Sunday, August 31, 2008

This Day In History

205 years ago, on this day in 1803, the Lewis and Clark Expedition, formally known as the "Corps Of Discovery" began in Pittsburg, Pennsylvania. Thomas Jefferson sent this band of 33 to explore and map the American West. As there had only been one other expedition across the continent (it had veered North and didn't extend to the Pacific Ocean), Jefferson wasn't sure what he had bought with the Louisiana Purchase. (And France wasn't sure what they had sold.) The explorers were further charged with collecting samples of flora and fauna.

They spent their first winter in North Dakota at Fort Mardan. It was there that the group enlisted the talents of a French-Canadian trapper and his then pregnant Shoshone wife, Sacagawea. The trapper, Toussaint Charbonneau, was their interpreter, and they agreed to include Sacagawea to bargain for horses with Indian tribes along the way. It was hoped that native tribes would recognize the expedition as peaceful with the presence of a mother and child.

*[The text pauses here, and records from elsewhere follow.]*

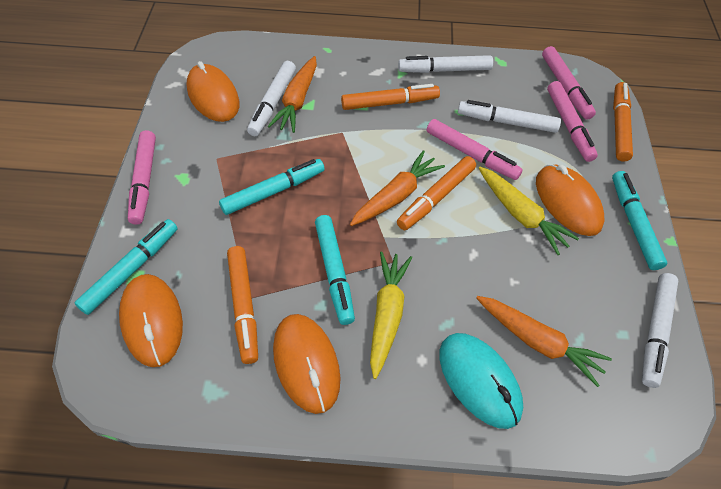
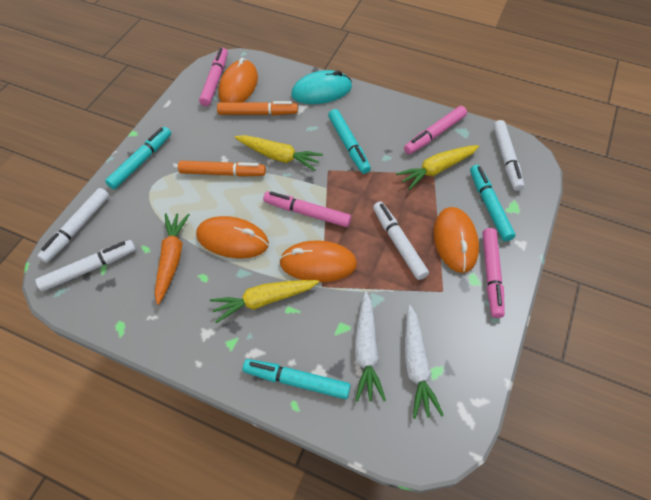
orange carrot: 3 -> 1
orange marker: 4 -> 2
white carrot: 0 -> 2
yellow carrot: 2 -> 3

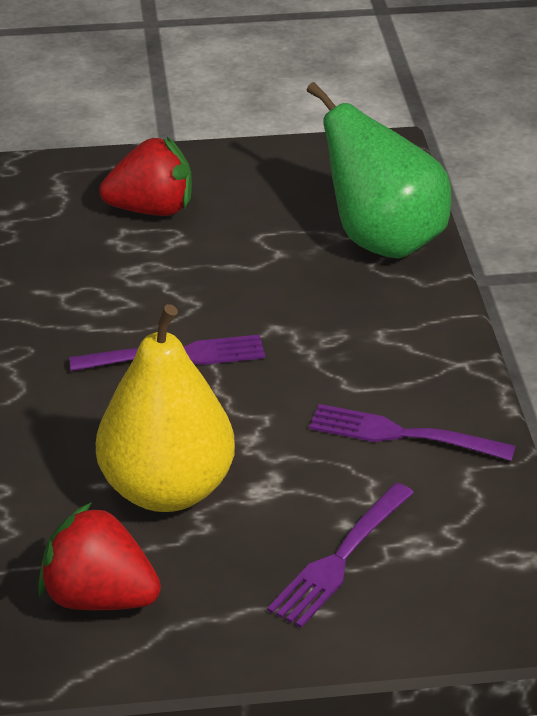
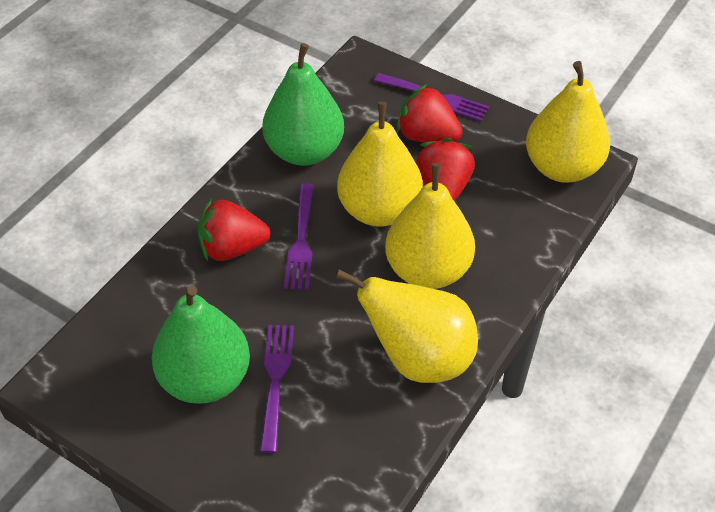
green pear: 1 -> 2
red strawberry: 2 -> 3
yellow pear: 1 -> 4

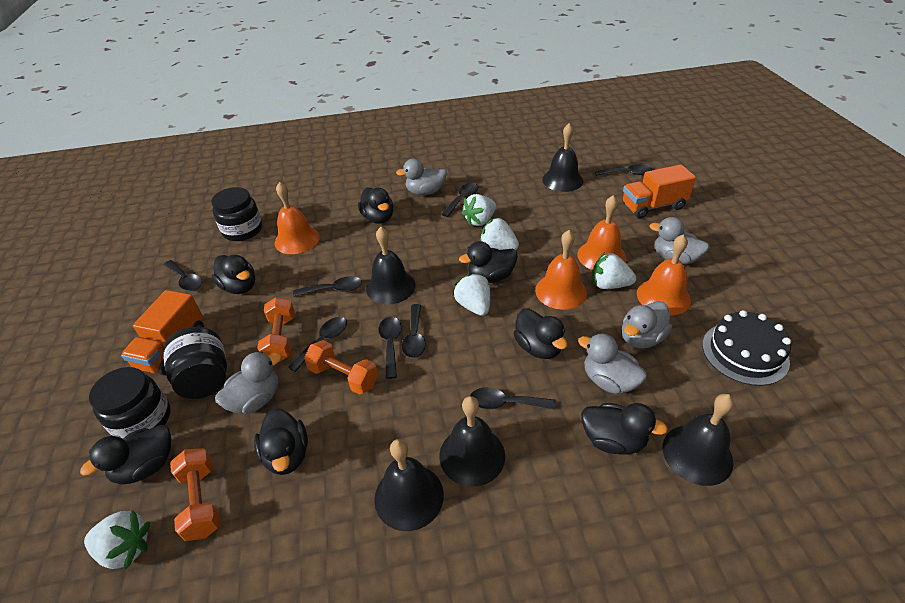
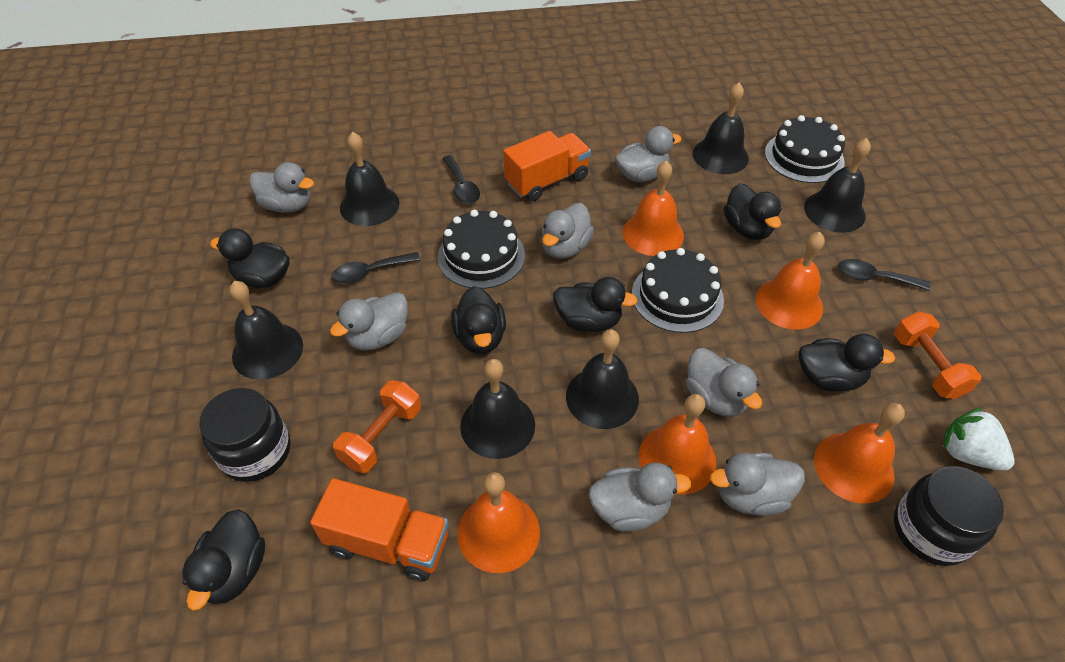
black bell: 5 -> 6
black cake: 1 -> 3
black duck: 7 -> 6
black jar: 3 -> 2
black spoon: 8 -> 3
grey duck: 5 -> 7
orange bell: 4 -> 5
orange dumbbell: 3 -> 2
white strawberry: 5 -> 1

Jean Baptiste Charbonneau, born at Fort Mardan, North Dakota in February, 1805, travelled as a baby with the expedition all the way across the country to the Pacific Ocean in Oregon and back to North Dakota, either on his mother Sacagawea's back or in a boat. Years later, Clark brought the family to St. Louis, where he paid for young Jean Baptiste to be educated. At 18, he travelled in Europe for 6 years and mastered German, French and Spanish. Upon his return, Jean Baptiste spent 40 years as a mountain man, guide, Army scout, explorer and interpreter. He led the Mormon Batallion to San Diego in 1846 and was appointed alcalde of Mission San Luis Rey. He mined for gold with the 49ers and was enroute to new gold fields in Montana when he was felled by pneumonia in Oregon at age 61.

The painting above is by Charles Russell, painted in 1905. It shows Lewis and Clark on the lower Columbia River, just miles from the Pacific Ocean. It is an opaque and transparent watercolor with a graphite underdrawing on paper. If you look closely, you can see baby Jean Baptiste in the first boat, carried on his mother's back. He is the only child depicted on a U.S. coin, shown with his mother, Sacagawea, on the dollar coin.